On discerne déjà la figure d'une certaine innocence abusée par la modernité post-coloniale, incarnée par la figure traditionnelle d' Ibrahim ("Le mandat" - 1968), à la différence qu'ici le charretier est plus pauvre encore. Le regain de complexité administrative empêche un malheureux papa d'accéder directement au cimetière pour l'inhumation de son petit enfant, son linceul dans les bras; le charretier est piégé dans le quartier riche, interdit aux pauvres, à la demande malhonnête d'un parvenu, puis un policier applique impitoyablement la loi à son encontre. La femme moderne a des comportements qui choque la piété islamique du personnage*, la tête de sa passagère s'assoupissant avec inconvenance sur son épaule alors que le mari se trouve de l'autre coté de l'assise.

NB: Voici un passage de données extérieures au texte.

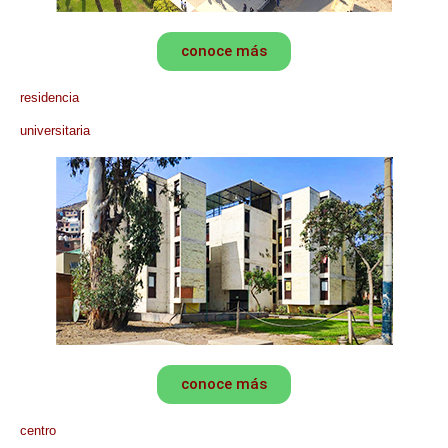
conoce más
residencia
universitaria
conoce más
centro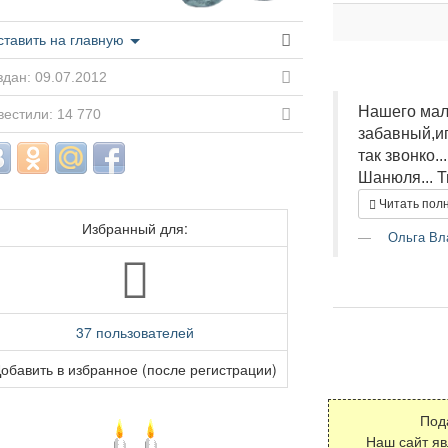
ставить на главную
дан: 09.07.2012
Нашего мал
вестили: 14 770
забавный,и
так звонко.
Шанюля... Т
Читать пол
Избранный для:
Ольга Вл
37 пользователей
обавить в избранное (после регистрации)
Под
Наш сайт я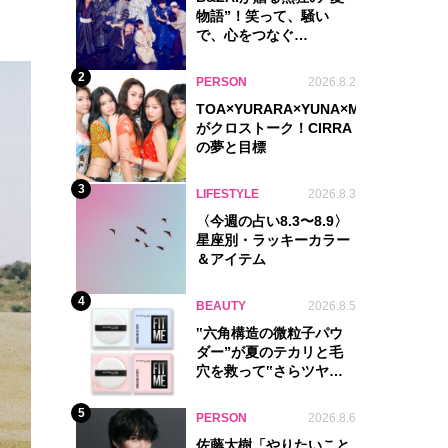
物語”！笑って、騒い
で、心をつなぐ
『Summer Beat』
2
PERSON
2026.8.2
TOA×YURARA×YUNA×MYU.Y×MANO
がクロストーク！CIRRA
の夢と目標
3
LIFESTYLE
2026.8.3
〈今週の占い8.3〜8.9〉
星座別・ラッキーカラー
＆アイテム
4
BEAUTY
2026.8.5
‟六角構造の微粒子パウ
ダー”が夏のテカリと毛
穴を救って‟さらツヤ
肌”をキープ
5
PERSON
2026.8.6
佐藤大樹「やりたいこと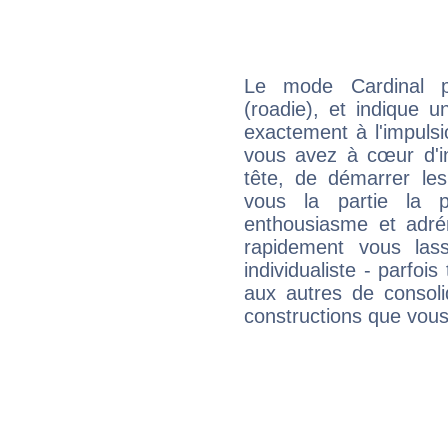
Le mode Cardinal 
(roadie), et indique un
exactement à l'impulsi
vous avez à cœur d'in
tête, de démarrer les
vous la partie la 
enthousiasme et adré
rapidement vous las
individualiste - parfois
aux autres de consoli
constructions que vous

A ce monde en mutation répond l'évocation des racines culturelles de notre homme, de la société jusqu'alors, représentées par le griot célébrant la tradition des ancêtres, à qui il adressera ses maigres recettes.
Très artisanal (interdiction du décret Laval levée en avril 1960 naturellement), avec une narration off pas toujours très heureuse, le film n'est pas si manichéen (mendiant estropié, encore plus bas dans l'échelle sociale, recevant les sarcasmes un peu méprisants du charretier: "il y en a partout" !), mais un peu didactique . Reste le mérite d'une problématique posée et une forme documentaire de son époque, intéressante.
(*)...qui, sans le sou, semble ne pas ergoter lorsque sa femme sort faire commerce de son corps (on le suppose), afin d'assurer le repas commun !!!